Avalon Project at Yale Law School: Documents in Law, History, and Government, William C. Gray and Lisa A. Spar, Yale Law School

http://www.yale.edu/lawweb/avalon/avalon.htm

This website is a collection of over 3,500 full-text documents relevant to the fields of law, history, economics, politics, diplomacy, and government. The documents are divided into five century categories: pre-18th, 18th, 19th, 20th, and 21st. Includes treaties, presidential papers and addresses, and colonial charters, as well as state and federal constitutional and legal documents. The documents are grouped into 64 Major Collection categories as well, such as Thomas Jefferson’s papers, American diplomacy, and the Cold War. The site is ideal for researching American diplomacy, constitutional, political, and legal history.
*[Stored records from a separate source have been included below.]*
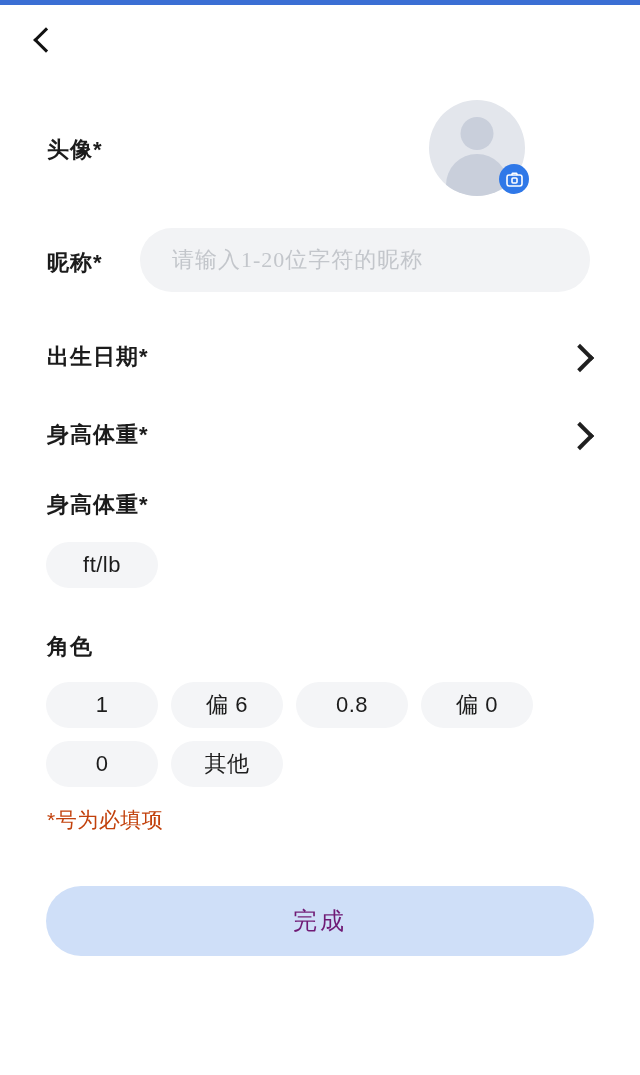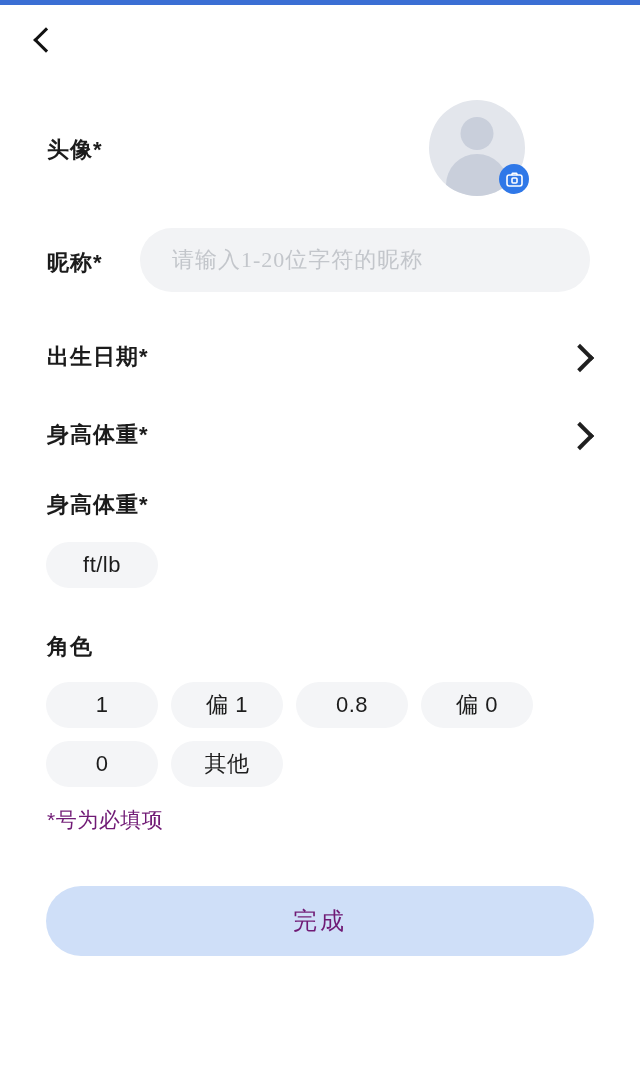"偏 1" div.pill { text: 1 -> 6 }
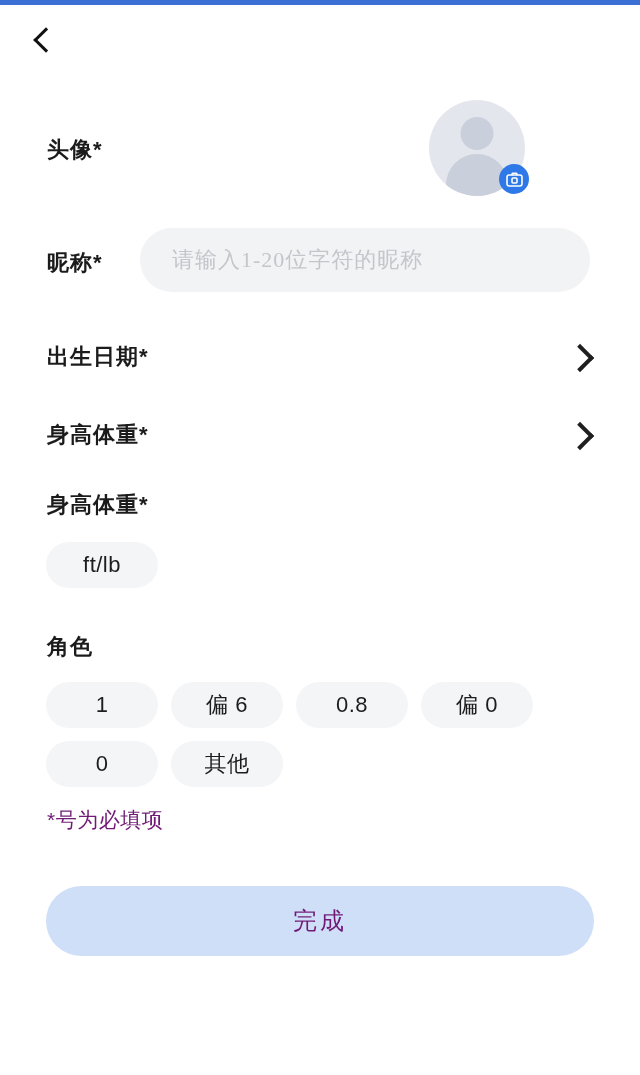"*号为必填项" .hint-text { color: #701a75 -> #c2410c }
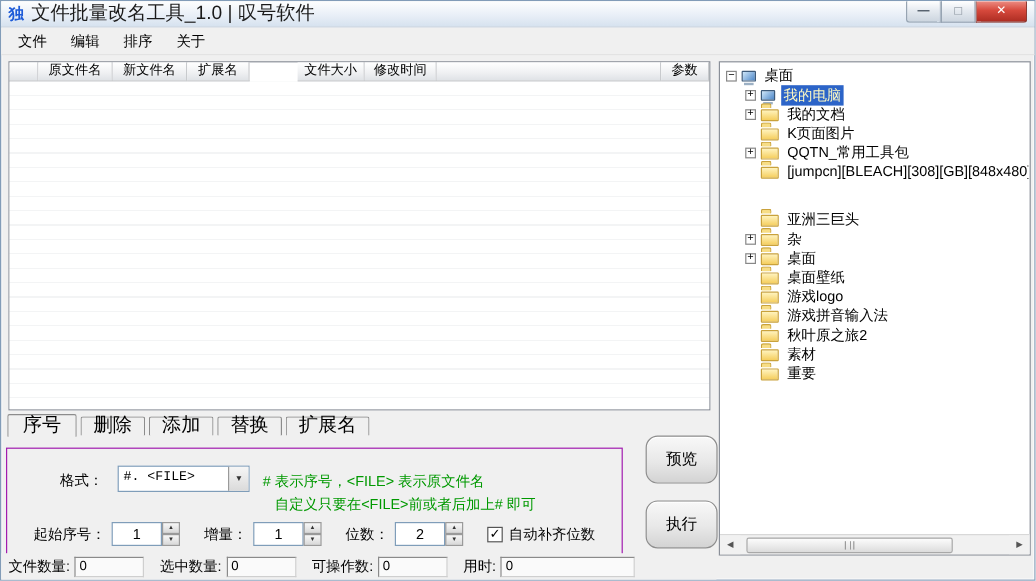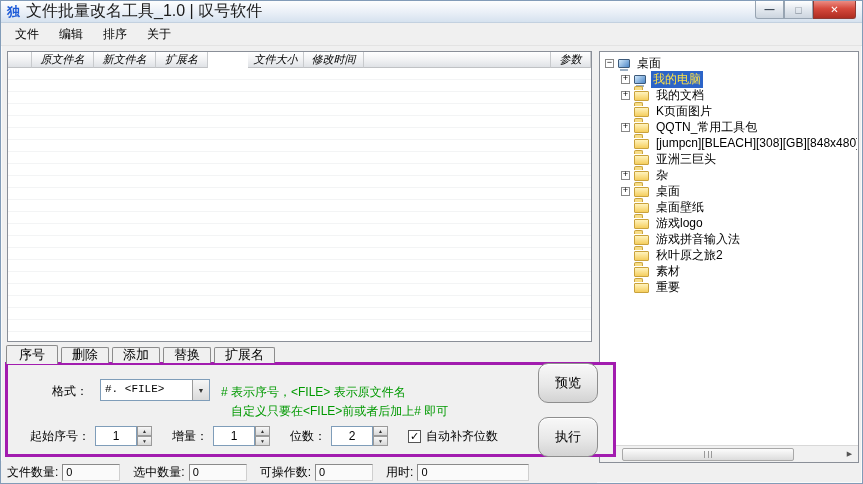"原文件名" .list-header { font-style: italic -> none }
Jews in America: Our Story, Center for Jewish History

http://www.jewsinamerica.org/

This website explores the history of American Jews within the larger history of the United States from the seventeenth century to the present through essays, images, video presentations, and interactive timelines. It presents this history in eight sections divided by time period. Each section has short topical essays explaining the period, video and audio presentations, and a gallery of 590 images. Some sections have “featured artifacts” that provide more detailed information.